Wednesday 29 April 2009

Lee Chin & Friends: A Strings Extravaganza / Review

LEE CHIN & FRIENDS
A STRINGS EXTRAVAGANZA
Siow Lee Chin, Violin

Albert Tiu, Piano & Harpsichord
RGS String Ensemble
Lorenzo Muti, Conductor
Esplanade Concert Hall
Monday (27 April 2009)

This review was published in The Straits Times on 29 April 2009.

Singaporean violinist Siow Lee Chin, whose homecoming concert last November sparked frenzied scenes at the Conservatory, played to a far-bigger audience at the Esplanade in an event that also demonstrated how young women have progressed as musicians in Singapore. It is no exaggeration to state that today the most prominent violin names here belong to women.

Siow’s friends in concert included the String Ensemble of Raffles Girls School, her alma mater, and a couple of her students from South Carolina. The sight of an all-girl band with four solo violinists conducted by the Italian conductor Lorenzo Muti is reminiscent of Vivaldi’s Ospedale della Pieta orchestra of orphaned girls in Venice.

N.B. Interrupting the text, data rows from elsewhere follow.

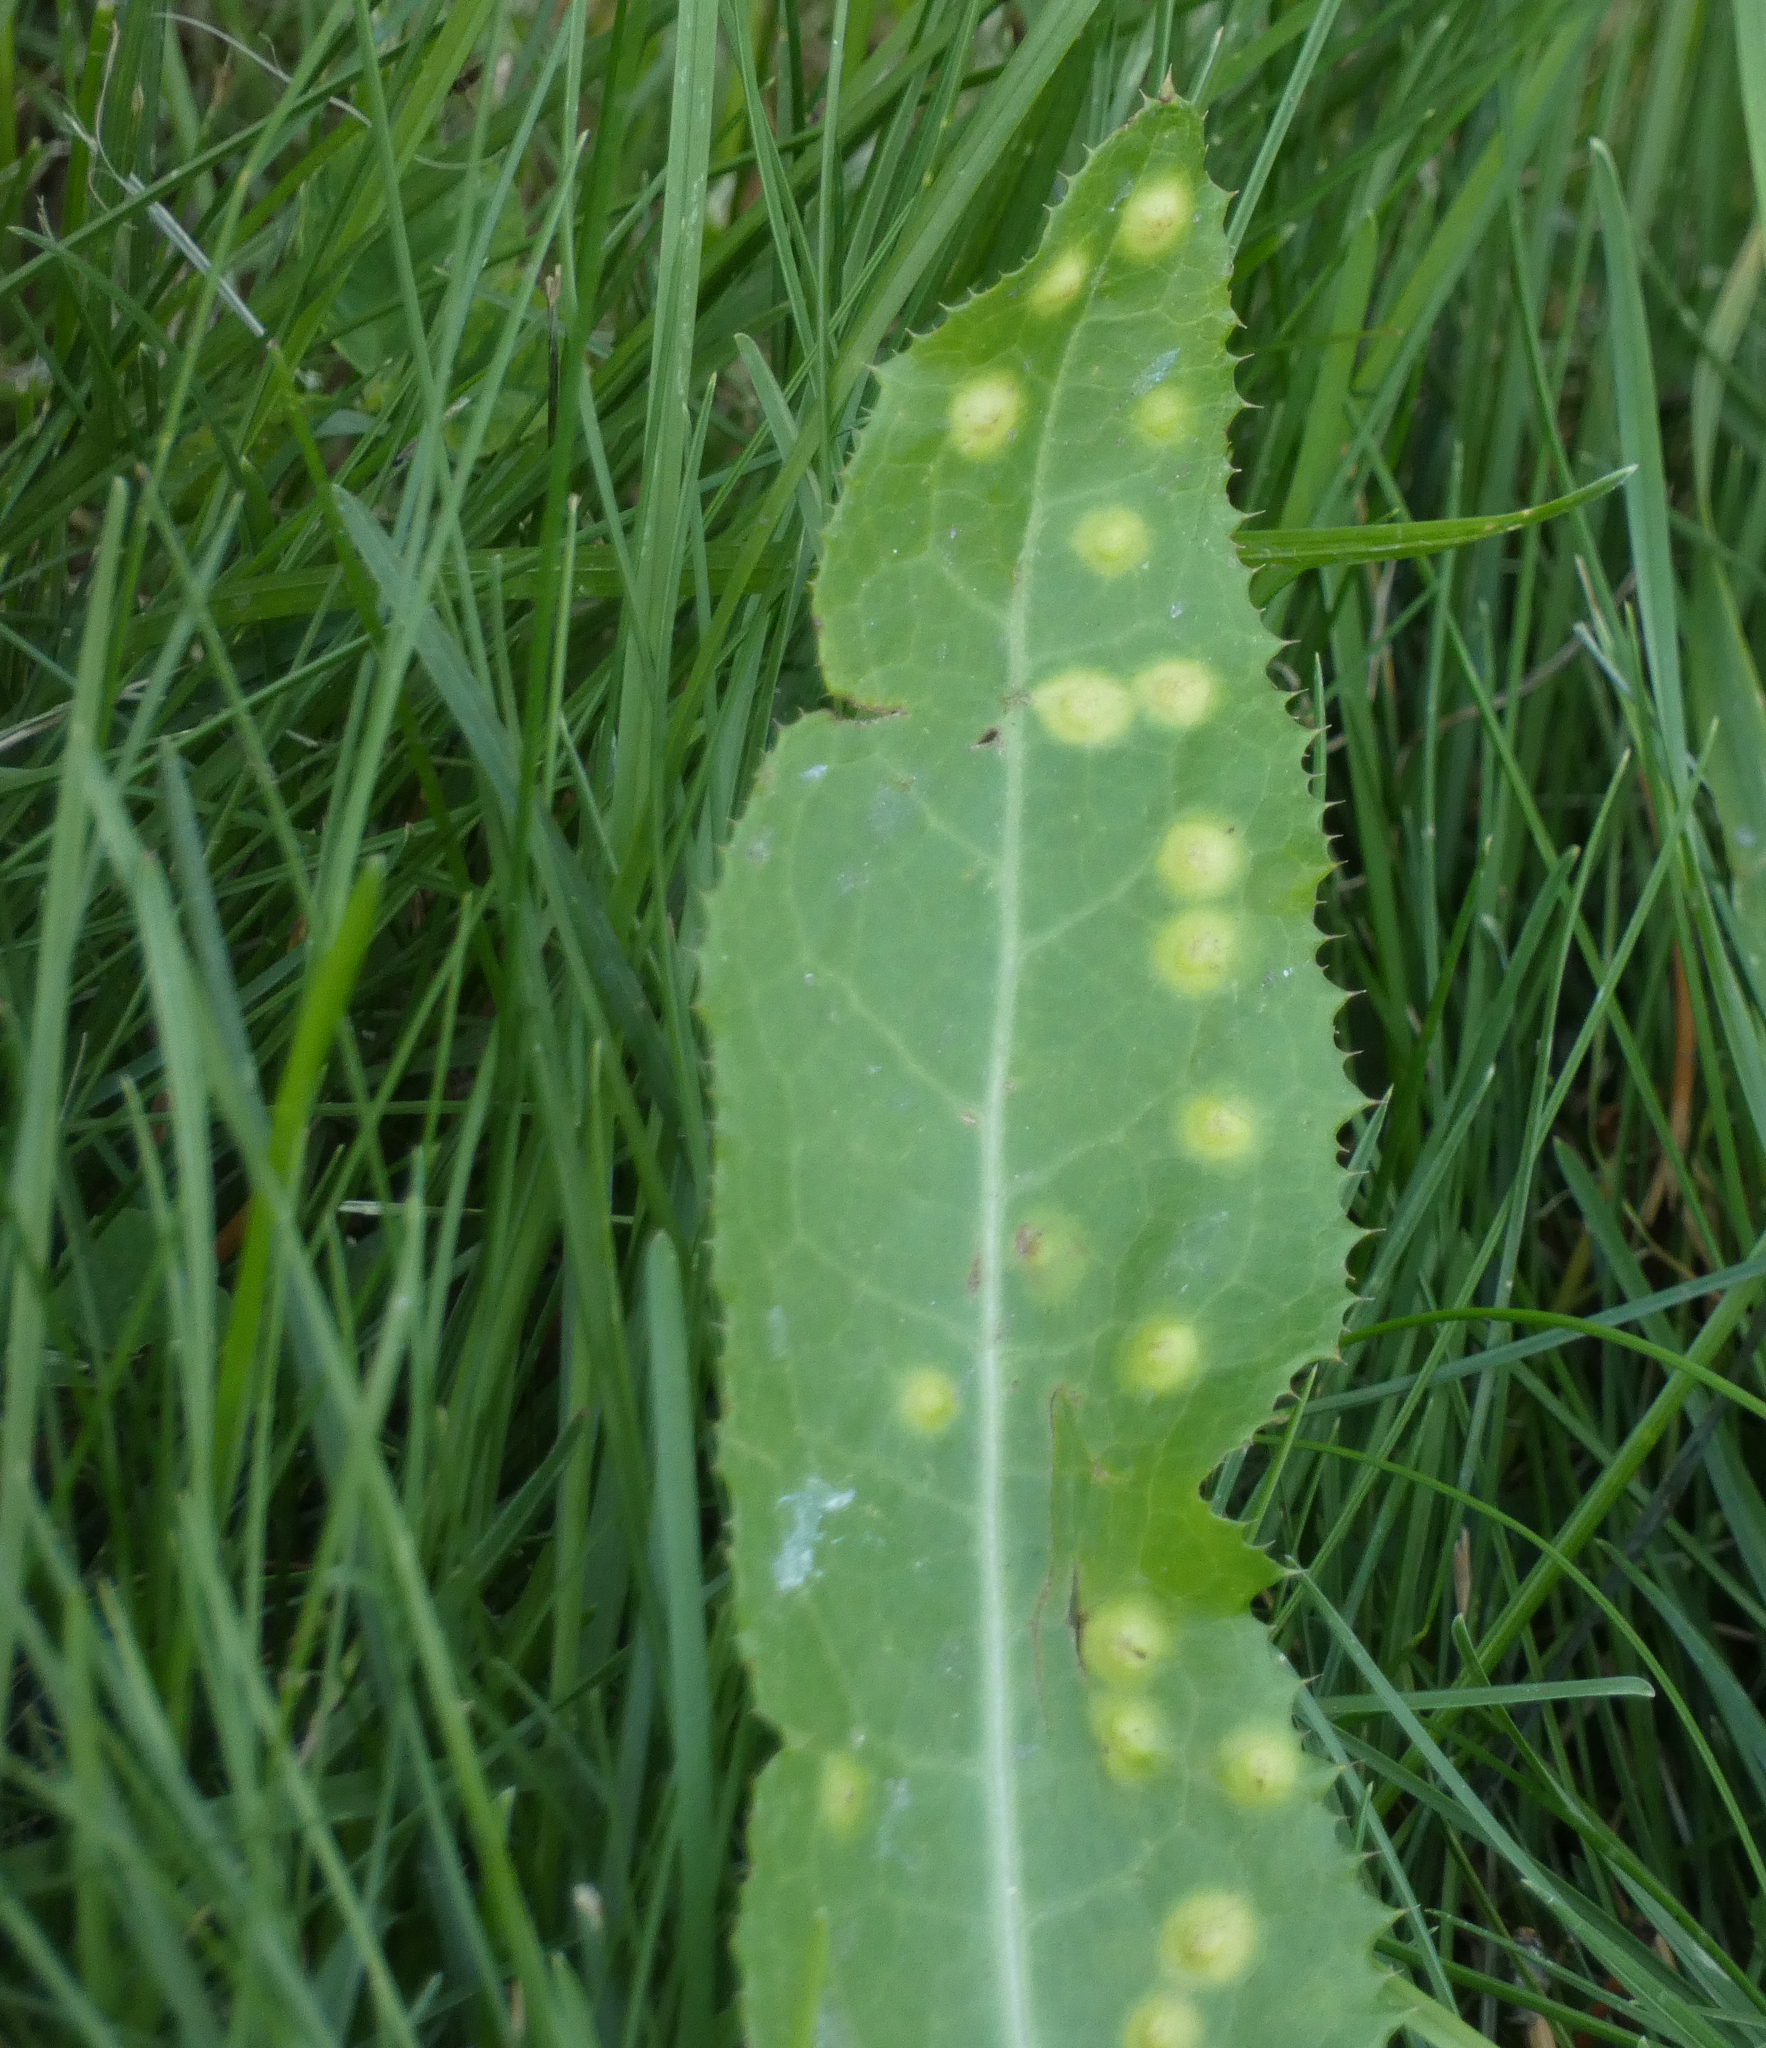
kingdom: Animalia
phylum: Arthropoda
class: Insecta
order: Diptera
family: Cecidomyiidae
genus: Cystiphora
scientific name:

Quite appropriately, they gave an invigorating account of Vivaldi’s Concerto in B minor for four violins. Even though one of the young soloists dropped the baton along the way, there was a real sense of camaraderie as Siow gave her an encouraging pat on the back, like any good elder sister would. The concert opened with a larger body of strings in Black American composer George Walker’s elegiac Lyric for Strings, a refreshing alternative to Barber’s Adagio, with a gentle and clearly defined warmth.

Two students, Peruvian Jimena Lovon and Singaporean Lanabel Teo, then fearlessly raced through Sarasate’s virtuosic Navarra for two violins. It was never going to be perfect, but it was full of heart.

The rest of the evening belonged to Siow and her superb pianist collaborator Albert Tiu. Three movements from William Grant Still’s Suite for violin and piano were ample evidence of her wide-ranging assets – razor-keen reflexes, an acute sense of nuance, rhythmic exuberance and a beautiful singing line. Woman power came to the fore with her signature piece, Amy Beach’s Romance, written for the pre-eminent American lady violinist Maud Powell.

Its lovely cantabile, milked for all its worth, contrasted wildly with the rhapsodic lashings of Ravel’s gypsy-inspired Tzigane. Also dedicated to a woman violinist, the free-spirited Hungarian Jelly d’Aranyi, out came the stops with a no-holds-barred, take-no-prisoners reading. The encores – Li Guo-Quan’s lyrical Fisherman’s Song At Sunset and Wieniawski’s fiery Polonaise – reprised this winning formula. Finery and fireworks, just about perfect.
Footnote: The concert raised $130,000 for the President's Charities.